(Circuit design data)
• • • •

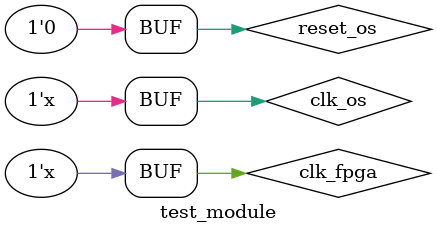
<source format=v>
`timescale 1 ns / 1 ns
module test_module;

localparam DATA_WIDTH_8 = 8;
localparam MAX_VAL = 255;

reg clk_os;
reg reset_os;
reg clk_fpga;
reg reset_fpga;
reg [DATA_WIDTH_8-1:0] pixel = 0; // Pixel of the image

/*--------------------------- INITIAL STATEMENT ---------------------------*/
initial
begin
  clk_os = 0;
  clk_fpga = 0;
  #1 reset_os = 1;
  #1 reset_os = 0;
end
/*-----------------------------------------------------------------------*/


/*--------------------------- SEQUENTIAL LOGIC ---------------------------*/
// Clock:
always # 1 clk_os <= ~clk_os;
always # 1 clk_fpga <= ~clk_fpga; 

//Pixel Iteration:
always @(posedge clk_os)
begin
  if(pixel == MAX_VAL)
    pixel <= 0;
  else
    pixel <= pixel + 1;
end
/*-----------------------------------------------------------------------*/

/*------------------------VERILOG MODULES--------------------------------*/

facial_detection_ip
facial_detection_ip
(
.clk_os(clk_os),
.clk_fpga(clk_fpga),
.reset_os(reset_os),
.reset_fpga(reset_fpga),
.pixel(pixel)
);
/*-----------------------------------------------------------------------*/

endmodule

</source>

• • • •

TASK STATEMENT:
All pictures are to be skipped; the lines from the first line of the records through the line containing "reg [DATA_WIDTH_8-1:0] pixel" are to be repeated exactly, both ends included.

OUTPUT BELOW:
<source format=v>
`timescale 1 ns / 1 ns
module test_module;

localparam DATA_WIDTH_8 = 8;
localparam MAX_VAL = 255;

reg clk_os;
reg reset_os;
reg clk_fpga;
reg reset_fpga;
reg [DATA_WIDTH_8-1:0] pixel = 0; // Pixel of the image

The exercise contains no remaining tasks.